Open Access News

News from the open access movement


Thursday, February 14, 2008

Oregon faculty senate recommends OA

The University of Oregon Faculty Senate adopted a resolution in support of OA, February 13, 2008.  (Thanks to J.Q. Johnson.)

...[T]he University of Oregon University Senate:

  1. Encourages all faculty who publish scholarly works to study the issues of copyright ownership and liability, for example as laid out by the Association for Research Libraries SPARC initiative
  2. Recommends that if faculty sign a copyright transfer agreement for their work they should include an Author's Addendum as part of the transfer, retaining rights at least to archive their own work and to continue to use their own work in their teaching and research; suggested addenda include the Science Commons addenda
  3. Directs the President of the Senate to establish an ad hoc working committee, that shall
    1. foster educational opportunities for UO faculty related to copyright and copyright liability during spring term 2008.
    2. propose additional steps to implement this resolution....Such proposals should include at a minimum whether a UO-specific Author's Addendum should be recommended or required.
    3. report to the full Senate no later than 28 May 2008.
Financial impact: There is no direct financial impact to this motion.

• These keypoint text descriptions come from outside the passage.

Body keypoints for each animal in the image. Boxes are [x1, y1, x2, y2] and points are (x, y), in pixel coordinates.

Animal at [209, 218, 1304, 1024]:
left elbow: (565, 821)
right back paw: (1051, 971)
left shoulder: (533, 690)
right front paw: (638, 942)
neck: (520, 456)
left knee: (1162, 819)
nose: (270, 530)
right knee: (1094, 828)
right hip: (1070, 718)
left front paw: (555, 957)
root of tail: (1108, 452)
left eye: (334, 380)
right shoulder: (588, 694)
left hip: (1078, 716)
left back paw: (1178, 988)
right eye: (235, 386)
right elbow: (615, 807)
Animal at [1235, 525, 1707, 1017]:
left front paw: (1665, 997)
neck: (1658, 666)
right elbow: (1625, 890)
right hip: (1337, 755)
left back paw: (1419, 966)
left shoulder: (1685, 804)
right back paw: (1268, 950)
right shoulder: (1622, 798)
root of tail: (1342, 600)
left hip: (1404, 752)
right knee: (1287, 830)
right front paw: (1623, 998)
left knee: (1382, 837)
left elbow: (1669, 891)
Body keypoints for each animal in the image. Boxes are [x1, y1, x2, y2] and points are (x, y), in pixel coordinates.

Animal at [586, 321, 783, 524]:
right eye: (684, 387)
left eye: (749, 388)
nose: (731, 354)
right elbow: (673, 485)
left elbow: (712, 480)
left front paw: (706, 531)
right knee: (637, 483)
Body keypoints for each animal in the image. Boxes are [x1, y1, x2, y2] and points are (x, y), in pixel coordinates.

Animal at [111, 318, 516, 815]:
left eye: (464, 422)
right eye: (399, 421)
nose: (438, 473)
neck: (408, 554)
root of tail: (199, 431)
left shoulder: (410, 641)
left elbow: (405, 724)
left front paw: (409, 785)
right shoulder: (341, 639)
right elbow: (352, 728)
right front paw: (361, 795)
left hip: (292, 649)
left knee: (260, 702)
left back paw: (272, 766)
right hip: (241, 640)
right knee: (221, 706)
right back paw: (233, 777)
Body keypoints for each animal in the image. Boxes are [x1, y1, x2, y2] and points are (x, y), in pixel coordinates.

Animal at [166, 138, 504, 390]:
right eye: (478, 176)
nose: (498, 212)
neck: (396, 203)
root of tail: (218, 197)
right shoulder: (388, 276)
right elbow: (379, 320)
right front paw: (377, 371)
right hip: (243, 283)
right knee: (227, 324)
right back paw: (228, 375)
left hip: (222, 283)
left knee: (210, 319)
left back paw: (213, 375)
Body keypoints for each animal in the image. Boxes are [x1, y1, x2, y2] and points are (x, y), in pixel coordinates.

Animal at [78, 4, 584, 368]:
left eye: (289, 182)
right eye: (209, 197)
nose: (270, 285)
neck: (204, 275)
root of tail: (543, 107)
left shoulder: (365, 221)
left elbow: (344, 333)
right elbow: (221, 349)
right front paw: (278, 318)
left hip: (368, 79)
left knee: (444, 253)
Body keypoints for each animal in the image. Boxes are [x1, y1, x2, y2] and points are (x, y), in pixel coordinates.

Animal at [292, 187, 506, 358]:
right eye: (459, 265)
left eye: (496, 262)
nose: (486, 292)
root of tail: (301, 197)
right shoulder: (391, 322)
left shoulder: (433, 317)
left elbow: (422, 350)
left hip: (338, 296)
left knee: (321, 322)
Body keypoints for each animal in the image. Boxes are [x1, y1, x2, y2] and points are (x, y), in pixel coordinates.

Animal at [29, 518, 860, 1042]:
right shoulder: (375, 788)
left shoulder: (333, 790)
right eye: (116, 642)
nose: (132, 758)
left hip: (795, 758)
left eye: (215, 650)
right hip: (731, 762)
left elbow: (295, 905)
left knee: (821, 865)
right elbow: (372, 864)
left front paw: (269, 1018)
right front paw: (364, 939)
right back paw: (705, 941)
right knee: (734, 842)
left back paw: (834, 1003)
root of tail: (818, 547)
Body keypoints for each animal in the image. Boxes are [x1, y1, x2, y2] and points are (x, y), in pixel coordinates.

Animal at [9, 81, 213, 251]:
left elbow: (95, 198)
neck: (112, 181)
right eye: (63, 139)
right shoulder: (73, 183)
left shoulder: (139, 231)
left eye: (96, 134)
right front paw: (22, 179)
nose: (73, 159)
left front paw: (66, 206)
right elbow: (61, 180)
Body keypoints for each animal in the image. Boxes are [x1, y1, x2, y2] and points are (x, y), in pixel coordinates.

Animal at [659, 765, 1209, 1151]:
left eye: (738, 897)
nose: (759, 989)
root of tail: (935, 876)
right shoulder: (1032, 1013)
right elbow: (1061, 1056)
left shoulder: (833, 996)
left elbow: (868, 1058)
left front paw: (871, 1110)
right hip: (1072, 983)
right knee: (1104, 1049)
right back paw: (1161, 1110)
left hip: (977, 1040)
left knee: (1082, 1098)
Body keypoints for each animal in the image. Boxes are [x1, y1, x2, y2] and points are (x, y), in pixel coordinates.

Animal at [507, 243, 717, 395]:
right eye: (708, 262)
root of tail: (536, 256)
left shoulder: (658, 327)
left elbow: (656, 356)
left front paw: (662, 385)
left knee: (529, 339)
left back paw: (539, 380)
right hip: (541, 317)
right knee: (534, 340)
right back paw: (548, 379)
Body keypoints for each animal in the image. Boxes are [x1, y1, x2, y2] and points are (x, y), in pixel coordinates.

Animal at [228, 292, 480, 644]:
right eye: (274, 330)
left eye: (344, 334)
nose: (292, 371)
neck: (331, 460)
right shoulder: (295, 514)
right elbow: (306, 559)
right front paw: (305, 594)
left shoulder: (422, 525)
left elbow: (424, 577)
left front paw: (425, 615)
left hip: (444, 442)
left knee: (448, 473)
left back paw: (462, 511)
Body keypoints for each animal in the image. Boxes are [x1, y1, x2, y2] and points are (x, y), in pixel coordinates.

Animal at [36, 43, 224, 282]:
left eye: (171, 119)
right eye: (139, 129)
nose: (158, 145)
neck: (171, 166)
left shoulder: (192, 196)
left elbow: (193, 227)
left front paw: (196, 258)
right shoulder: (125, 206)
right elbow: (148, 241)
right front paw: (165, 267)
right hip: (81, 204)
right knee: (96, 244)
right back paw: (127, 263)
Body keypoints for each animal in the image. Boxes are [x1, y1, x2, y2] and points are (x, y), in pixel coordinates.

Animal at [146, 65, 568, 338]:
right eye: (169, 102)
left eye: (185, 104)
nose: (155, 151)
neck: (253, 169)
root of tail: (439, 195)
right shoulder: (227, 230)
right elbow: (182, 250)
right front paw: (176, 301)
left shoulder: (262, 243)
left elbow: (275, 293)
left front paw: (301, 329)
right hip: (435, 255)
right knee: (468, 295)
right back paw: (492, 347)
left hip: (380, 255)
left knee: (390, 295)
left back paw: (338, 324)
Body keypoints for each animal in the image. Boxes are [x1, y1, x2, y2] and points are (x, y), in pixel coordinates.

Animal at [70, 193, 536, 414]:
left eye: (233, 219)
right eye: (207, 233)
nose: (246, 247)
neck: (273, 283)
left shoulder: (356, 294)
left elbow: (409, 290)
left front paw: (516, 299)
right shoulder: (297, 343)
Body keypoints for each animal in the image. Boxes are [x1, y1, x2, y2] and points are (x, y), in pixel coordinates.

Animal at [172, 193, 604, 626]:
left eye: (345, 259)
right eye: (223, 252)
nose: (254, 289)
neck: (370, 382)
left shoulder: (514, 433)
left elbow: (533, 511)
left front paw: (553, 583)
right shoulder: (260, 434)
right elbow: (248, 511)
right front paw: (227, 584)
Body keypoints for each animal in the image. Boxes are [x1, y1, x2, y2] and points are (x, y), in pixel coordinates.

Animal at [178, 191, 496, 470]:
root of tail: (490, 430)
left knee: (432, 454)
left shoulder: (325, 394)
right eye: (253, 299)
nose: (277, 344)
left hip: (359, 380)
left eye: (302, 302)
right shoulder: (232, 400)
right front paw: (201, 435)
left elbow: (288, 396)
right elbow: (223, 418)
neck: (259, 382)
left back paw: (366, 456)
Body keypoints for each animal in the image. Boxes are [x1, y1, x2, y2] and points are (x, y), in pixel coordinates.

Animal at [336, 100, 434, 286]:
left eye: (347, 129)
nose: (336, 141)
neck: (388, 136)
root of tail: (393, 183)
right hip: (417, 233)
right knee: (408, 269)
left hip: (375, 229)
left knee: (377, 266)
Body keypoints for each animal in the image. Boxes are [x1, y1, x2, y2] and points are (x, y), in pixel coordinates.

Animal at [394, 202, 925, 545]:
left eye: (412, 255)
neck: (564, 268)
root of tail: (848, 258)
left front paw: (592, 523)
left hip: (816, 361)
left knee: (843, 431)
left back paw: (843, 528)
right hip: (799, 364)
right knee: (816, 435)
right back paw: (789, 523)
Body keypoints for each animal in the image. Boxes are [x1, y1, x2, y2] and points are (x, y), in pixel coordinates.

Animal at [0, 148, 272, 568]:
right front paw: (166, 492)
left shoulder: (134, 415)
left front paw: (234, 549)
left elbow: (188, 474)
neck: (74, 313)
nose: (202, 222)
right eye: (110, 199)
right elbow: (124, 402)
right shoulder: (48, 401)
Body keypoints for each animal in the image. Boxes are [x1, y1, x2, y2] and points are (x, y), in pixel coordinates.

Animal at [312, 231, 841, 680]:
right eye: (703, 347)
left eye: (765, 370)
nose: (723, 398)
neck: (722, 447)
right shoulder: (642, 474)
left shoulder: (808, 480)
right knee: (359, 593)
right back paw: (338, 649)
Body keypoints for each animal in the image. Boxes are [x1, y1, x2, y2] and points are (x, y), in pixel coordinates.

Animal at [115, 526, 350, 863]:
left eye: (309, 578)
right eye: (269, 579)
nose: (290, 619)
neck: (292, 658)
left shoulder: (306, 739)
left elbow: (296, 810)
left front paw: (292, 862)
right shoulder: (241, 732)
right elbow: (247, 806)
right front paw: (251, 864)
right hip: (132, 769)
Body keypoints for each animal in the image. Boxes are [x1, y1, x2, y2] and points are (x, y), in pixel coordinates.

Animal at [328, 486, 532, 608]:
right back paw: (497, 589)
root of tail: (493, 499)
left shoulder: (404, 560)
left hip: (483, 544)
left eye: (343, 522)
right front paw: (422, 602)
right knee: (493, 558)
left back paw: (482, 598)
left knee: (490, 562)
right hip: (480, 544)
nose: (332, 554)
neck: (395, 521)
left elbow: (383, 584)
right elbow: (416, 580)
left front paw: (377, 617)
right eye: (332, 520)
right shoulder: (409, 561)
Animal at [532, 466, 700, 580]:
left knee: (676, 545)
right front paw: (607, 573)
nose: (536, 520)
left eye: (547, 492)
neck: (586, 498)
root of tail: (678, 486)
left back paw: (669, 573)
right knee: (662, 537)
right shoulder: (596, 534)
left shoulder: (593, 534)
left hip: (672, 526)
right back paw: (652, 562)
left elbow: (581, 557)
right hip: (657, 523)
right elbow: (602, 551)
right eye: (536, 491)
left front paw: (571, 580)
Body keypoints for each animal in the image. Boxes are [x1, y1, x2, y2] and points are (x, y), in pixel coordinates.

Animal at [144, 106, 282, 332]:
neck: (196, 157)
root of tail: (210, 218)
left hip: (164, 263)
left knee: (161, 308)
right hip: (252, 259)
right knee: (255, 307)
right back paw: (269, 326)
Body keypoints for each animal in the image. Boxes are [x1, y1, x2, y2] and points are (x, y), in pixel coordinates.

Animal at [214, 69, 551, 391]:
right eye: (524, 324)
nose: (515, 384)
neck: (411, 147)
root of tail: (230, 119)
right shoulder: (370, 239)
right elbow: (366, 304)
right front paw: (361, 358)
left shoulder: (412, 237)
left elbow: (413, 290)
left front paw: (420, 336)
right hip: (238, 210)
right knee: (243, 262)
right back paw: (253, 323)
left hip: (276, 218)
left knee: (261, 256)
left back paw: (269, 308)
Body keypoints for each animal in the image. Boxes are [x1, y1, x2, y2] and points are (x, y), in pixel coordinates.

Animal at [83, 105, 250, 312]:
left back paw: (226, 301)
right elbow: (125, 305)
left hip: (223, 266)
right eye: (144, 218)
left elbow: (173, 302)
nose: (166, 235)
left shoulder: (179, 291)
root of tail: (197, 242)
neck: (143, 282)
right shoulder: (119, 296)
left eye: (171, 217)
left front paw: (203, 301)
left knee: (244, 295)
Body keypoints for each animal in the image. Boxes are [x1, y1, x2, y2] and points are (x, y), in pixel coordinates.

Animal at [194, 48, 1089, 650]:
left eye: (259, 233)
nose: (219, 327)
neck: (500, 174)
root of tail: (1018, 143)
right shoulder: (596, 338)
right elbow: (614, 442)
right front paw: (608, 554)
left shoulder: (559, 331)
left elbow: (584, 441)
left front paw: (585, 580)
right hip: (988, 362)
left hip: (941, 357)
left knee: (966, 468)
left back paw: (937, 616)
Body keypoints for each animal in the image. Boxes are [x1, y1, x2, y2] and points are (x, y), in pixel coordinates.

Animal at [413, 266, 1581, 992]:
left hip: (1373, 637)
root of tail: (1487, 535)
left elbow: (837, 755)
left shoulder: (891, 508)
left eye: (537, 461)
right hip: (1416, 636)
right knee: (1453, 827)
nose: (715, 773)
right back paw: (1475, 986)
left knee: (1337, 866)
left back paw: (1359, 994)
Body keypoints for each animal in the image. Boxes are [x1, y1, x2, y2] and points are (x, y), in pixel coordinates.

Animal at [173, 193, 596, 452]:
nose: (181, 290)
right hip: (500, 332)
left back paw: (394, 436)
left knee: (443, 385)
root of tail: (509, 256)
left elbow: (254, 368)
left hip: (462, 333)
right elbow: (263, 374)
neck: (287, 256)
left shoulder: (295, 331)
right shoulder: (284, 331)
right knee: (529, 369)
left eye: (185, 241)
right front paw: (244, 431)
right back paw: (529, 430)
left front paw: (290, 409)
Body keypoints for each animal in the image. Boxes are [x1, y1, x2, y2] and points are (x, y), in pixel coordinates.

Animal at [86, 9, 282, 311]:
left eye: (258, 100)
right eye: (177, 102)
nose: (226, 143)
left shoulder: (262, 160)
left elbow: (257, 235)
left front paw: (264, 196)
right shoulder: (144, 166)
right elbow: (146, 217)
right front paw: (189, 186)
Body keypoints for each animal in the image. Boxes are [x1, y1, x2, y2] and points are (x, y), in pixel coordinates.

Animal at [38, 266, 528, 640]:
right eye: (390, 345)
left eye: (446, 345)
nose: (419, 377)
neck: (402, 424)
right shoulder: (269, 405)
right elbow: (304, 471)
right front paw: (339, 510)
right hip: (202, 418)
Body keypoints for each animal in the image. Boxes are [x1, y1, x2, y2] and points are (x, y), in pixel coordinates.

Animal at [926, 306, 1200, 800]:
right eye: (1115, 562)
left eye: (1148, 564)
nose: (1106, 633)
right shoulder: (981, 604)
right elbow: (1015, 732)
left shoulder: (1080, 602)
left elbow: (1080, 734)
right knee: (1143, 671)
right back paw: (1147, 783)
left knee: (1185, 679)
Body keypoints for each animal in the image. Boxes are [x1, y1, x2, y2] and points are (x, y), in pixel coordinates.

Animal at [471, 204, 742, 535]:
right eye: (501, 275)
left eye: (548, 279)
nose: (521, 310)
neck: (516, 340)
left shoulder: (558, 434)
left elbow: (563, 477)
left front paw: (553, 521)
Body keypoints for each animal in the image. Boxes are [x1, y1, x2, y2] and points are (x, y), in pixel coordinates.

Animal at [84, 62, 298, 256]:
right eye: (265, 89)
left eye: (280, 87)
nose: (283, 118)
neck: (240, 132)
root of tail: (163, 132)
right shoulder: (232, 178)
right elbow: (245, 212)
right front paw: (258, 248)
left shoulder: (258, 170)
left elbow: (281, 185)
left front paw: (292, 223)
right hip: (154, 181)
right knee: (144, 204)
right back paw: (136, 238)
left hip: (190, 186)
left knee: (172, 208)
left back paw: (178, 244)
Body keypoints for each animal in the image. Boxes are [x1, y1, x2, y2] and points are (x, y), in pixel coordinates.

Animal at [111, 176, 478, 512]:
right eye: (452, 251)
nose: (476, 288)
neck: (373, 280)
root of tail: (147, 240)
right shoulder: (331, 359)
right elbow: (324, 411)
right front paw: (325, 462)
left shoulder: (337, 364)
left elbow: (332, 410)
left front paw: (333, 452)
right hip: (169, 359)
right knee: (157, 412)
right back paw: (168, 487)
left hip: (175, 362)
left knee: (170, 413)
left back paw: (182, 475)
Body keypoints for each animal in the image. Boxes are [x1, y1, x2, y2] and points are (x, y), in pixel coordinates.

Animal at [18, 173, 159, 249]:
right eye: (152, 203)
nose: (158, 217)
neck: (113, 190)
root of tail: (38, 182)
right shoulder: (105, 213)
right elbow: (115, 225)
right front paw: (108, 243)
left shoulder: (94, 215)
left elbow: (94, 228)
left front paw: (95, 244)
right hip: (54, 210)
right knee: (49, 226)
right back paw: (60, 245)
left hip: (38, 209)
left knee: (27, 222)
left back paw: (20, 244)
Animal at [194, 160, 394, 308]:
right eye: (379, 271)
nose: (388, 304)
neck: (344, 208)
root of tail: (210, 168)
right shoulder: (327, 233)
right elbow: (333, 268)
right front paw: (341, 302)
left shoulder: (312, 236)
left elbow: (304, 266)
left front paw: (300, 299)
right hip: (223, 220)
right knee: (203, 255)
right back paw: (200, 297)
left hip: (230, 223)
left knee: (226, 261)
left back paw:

However, widespread adoption of the recommendations could protect faculty from expensive litigation, allow faculty to re-use their own works in teaching without paying royalties, and potentially make faculty publications more widely available, for example in the Scholars' Bank institutional repository.

Statement of Need: This resolution addresses trends in the use of scholarship driven by new technology: for example, it is common practice to post a copy of one's publications on a public website or extract portions for use in a class, but those practices violate the terms of most traditional copyright transfer agreements. More generally, it addresses an increasingly pressing issue, the commercialization of scholarly publishing, the increasing treatment of knowledge as property to be controlled rather than widely disseminated, and the increasing willingness of copyright holders ranging from RIAA to journal publishers to threaten to sue academics for copyright infringement.

Comments

  • The Oregon vote took place on February 13, one day after the Harvard vote.  But because these resolutions require a lot of preparation, especially in drafting, discussion, and education, it's not so much a response to Harvard as the fruit of an independent, simultaneous consideration of the same underlying policy issues.  But the Harvard vote, along with the Oregon vote and the dozen or so preceding university-level OA mandates, will undoubtedly inspire similar actions in time.  Kudos to all at Oregon who made this happen.
  • The new Oregon resolution strengthens and supersedes a resolution from April 11, 2001.
  • The Oregon policy now asks faculty to retain the right to deposit their eprints in the UO repository.  What's missing is a policy to encourage or require them to make the deposits or a policy (such as Harvard's) for the university to make the deposits on its own.  Permission for OA archiving is far from OA archiving itself.  I hope the new working committee (under C.b) will supply the crucial, missing piece of the policy.